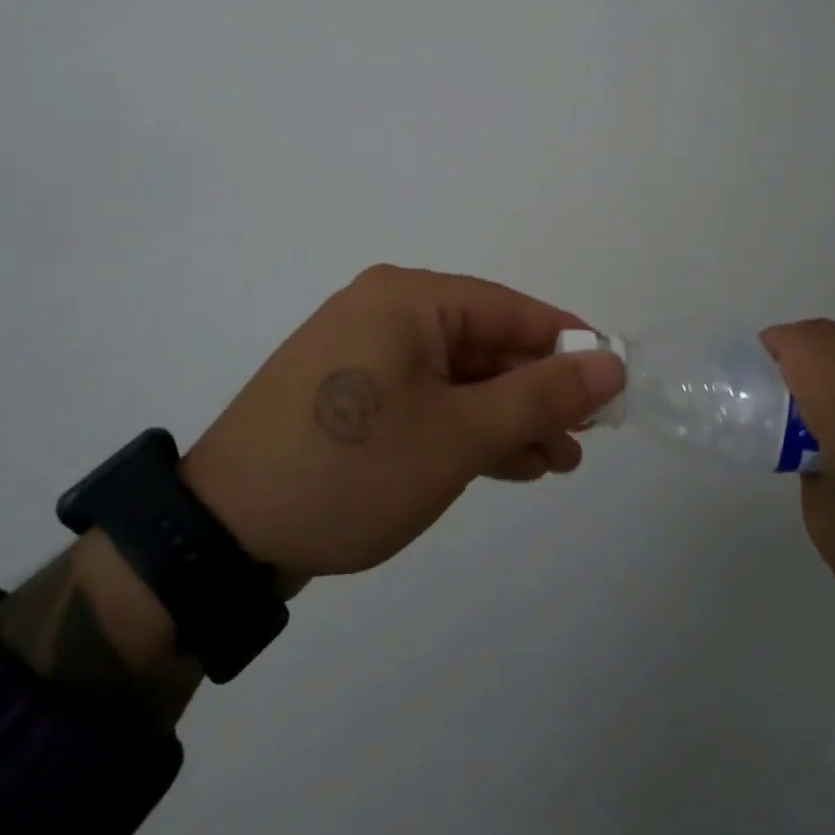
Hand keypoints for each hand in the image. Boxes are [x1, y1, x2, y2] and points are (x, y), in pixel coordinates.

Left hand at [181, 265, 625, 587]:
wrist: (223, 534)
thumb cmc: (354, 469)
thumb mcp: (460, 435)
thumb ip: (540, 396)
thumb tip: (610, 363)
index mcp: (408, 299)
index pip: (510, 308)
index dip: (567, 345)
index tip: (611, 383)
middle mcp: (385, 312)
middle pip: (484, 344)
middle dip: (537, 393)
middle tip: (583, 439)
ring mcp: (362, 355)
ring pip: (457, 377)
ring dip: (506, 417)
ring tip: (556, 462)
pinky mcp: (349, 396)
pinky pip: (424, 398)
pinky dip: (464, 427)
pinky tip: (505, 462)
++++
__What needs to be done__. With the pictures removed, return all the entries exactly.

__Response for this exercise__.
Hand keypoints for each hand in the image. Boxes are [x1, y1, x2, y2] and points are (x, y), in pixel coordinates.

Left hand at [181, 265, 625, 587]:
wrist: (223, 534)
thumb cmc: (354, 469)
thumb mcp: (460, 435)
thumb ip: (540, 396)
thumb tip: (610, 363)
index mcp: (408, 299)
index pip: (510, 308)
index dip: (567, 345)
index tip: (611, 383)
middle mcp: (385, 312)
middle pip: (484, 344)
middle dip: (537, 393)
middle tip: (583, 439)
ring mcp: (362, 355)
ring pip: (457, 377)
ring dip: (506, 417)
ring tip: (556, 462)
pinky mcp: (349, 396)
pinky pip: (424, 398)
pinky dip: (464, 427)
pinky tip: (505, 462)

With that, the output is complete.